Their look was such that I thought that, like certain characters in tales of fantasy, they might see more than it was in reality possible to see. Maybe I had beside me, stiff as a sepulchral statue, the abandoned woman of my childhood memories, the poverella. She had come from Naples to Turin to grab me by the hem of my skirt, before I flew down from the fifth floor. She knew that I wanted to pour out on my husband tears of cold sweat and blood, cry to him: stay. I recalled that she, the poverella, had done that. One evening, she poisoned herself. My mother said in a low voice to her two workers, the one dark, the other fair: “The poverella thought her husband would be sorry and rush to her bedside to be forgiven.” But he was far away, prudently, with the other woman whom he now loved.

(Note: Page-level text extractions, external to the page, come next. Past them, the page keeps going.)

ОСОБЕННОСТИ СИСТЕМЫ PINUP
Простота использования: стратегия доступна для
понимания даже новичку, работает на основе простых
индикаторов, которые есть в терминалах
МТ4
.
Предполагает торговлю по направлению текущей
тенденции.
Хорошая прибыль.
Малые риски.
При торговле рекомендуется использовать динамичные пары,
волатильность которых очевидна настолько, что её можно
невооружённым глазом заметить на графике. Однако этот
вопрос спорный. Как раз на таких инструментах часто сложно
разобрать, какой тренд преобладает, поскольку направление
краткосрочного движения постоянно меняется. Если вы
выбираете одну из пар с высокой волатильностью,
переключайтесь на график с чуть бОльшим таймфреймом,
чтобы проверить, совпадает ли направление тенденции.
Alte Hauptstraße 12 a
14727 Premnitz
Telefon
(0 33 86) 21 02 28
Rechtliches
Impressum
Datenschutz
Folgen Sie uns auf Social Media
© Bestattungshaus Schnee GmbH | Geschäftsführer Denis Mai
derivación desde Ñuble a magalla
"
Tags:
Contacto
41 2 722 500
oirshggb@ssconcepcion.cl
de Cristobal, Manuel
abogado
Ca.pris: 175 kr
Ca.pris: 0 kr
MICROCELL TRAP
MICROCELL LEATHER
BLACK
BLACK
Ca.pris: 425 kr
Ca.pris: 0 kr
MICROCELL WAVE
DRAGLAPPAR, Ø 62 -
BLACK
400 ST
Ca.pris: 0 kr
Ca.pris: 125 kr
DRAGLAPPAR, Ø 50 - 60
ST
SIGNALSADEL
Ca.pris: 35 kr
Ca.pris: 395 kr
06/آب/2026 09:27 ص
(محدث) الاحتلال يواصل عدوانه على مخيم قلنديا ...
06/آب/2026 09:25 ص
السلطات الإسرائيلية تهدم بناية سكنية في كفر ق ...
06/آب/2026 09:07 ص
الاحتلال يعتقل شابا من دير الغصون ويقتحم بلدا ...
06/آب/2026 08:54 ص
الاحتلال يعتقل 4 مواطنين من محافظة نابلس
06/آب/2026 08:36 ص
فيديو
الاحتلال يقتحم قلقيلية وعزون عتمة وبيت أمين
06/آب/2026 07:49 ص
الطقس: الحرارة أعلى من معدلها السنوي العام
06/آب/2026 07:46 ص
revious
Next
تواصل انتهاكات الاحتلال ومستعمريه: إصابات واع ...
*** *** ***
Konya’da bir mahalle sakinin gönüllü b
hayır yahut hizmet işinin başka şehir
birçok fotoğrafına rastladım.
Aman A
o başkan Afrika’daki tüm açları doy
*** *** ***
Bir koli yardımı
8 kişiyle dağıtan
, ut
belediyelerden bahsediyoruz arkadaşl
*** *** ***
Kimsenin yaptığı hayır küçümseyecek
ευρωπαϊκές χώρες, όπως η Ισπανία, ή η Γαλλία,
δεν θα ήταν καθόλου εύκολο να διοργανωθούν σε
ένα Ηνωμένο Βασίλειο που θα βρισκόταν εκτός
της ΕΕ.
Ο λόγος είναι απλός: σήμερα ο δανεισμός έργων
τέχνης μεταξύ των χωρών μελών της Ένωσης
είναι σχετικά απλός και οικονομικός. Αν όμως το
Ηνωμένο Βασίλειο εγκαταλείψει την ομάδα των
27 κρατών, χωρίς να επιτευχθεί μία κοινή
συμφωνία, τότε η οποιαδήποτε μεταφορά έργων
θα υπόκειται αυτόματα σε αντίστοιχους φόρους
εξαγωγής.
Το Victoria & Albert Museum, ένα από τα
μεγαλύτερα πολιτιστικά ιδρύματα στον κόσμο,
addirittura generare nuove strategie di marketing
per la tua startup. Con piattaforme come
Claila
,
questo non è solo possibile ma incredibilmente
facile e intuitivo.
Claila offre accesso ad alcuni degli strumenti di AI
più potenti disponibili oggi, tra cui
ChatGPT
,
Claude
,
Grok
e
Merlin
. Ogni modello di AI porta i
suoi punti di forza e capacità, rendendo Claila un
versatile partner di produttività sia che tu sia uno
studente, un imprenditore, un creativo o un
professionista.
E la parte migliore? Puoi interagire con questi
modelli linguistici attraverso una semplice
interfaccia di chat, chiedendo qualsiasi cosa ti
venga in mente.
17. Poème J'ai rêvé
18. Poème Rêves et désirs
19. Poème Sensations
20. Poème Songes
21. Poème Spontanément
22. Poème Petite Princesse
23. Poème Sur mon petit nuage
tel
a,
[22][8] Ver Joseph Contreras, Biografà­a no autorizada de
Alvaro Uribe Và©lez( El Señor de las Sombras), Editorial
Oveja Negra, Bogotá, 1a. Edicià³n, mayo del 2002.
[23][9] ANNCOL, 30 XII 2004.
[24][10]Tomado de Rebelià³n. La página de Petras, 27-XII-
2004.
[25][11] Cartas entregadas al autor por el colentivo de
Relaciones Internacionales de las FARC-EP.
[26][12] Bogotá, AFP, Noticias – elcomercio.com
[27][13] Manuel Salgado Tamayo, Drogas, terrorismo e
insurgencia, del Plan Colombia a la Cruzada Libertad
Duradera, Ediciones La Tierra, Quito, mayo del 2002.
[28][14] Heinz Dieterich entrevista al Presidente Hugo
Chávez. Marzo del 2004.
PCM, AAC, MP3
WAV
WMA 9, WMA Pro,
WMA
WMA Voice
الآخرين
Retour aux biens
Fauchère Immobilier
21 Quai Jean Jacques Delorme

And my mother laughed bitterly at the bitterness of that story and of others she knew, all the same. Women without love lose the light in their eyes, women without love die while they are still alive. She talked like this for hours while she cut out patterns and sewed for the clients who still, in the late sixties, had their clothes made to order. Stories and gossip and sewing: I listened. There, under the table, while I played, I discovered the need to write. The faithless man who fled to Pescara didn’t even come when his wife deliberately put herself between life and death, and an ambulance had to be called, to take her to the hospital. Phrases that remained in my mind forever. To deliberately put oneself between life and death, suspended like a tightrope walker. I heard my mother’s words and, I don’t know why, I imagined that for love of her husband the poverella was lying on the edge of a sword, and the blade had cut through her dress, her skin. When I saw that she had returned from the hospital, she seemed to me sadder than before; under her dress she had a dark-red cut. The neighbors avoided her, because they didn’t know how to speak to her, what to say.